# [What the exercise asks]
Continue the article about the Stanford low-carb and low-fat diet study, picking up right after its last sentence.

# [Excerpt]
____
Stop Counting Calories

A group of researchers from Stanford University analyzed 609 adults who were overweight, which the participants were then asked to select a diet they would prefer to follow: low-carb or low-fat.

Both groups, between ages 18 and 50, had to follow their new diet plan for a year.

Those who opted for the low-carb diet were asked to eat avocados, vegetables, salmon, and grass-fed or pasture-raised foods. Participants also needed to use olive oil frequently while cooking meals at home.

Participants who selected the low-fat group were asked to eat foods, such as brown rice, oats, lean meats, lentils, dairy products low in fat, fresh fruit, and quinoa.

Even though foods like white bread, white rice, and baked goods like muffins are low-fat, researchers asked participants to avoid eating them throughout the study.

Supporting New Diet Plans

To help, researchers offered participants classes that discussed the importance of food and ways to support their new diet plans.

When people normally follow low-fat or low-carb diets, they usually keep track of calories.

Researchers expressed to participants that they regardless of what diet they were on, they needed to make sure they didn't buy processed food. Researchers also wanted participants to eat as much food as they wanted so they didn't feel hungry.
____
# [Given entries]
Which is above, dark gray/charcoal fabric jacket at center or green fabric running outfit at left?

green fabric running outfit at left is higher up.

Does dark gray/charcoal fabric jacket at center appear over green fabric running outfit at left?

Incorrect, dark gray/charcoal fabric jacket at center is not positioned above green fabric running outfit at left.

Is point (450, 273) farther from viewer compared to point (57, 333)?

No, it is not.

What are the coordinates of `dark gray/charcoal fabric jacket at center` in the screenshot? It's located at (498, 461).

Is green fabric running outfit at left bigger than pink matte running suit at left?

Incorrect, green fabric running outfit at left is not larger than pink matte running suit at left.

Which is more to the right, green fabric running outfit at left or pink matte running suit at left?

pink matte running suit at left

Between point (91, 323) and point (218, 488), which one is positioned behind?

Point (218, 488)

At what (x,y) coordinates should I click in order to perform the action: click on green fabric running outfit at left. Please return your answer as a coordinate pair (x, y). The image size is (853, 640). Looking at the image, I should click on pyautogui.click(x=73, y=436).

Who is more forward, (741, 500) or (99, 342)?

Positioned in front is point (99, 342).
____
# [Output of the task]
During the study, participants were asked to limit their carbohydrate and fat intake to 20 grams. By the second month, the researchers asked the two groups to add at least 5 to 15 grams of carbohydrates and fats back to their diet.

The Results

A small group of people happened to gain weight during the study, while other people lost anywhere from 50 to 60 lbs.

By the end of the study, participants in the low-fat diet were only consuming 57 grams, while those in the low-carb diet consumed about 132 grams of carbohydrates each day.

Outstanding results, as before the study, most of the participants consumed anywhere from 90 to 247 grams of carbohydrates.

The study found that it's important to eat a high-quality diet to help manage weight overall health. Cutting off calories and carbohydrates are not encouraged. Those who did in the study gained rather than lost weight.

"The bottom line: Diet quality is important for both weight control and long-term well-being," lead study author Christopher Gardner of Stanford University told The New York Times.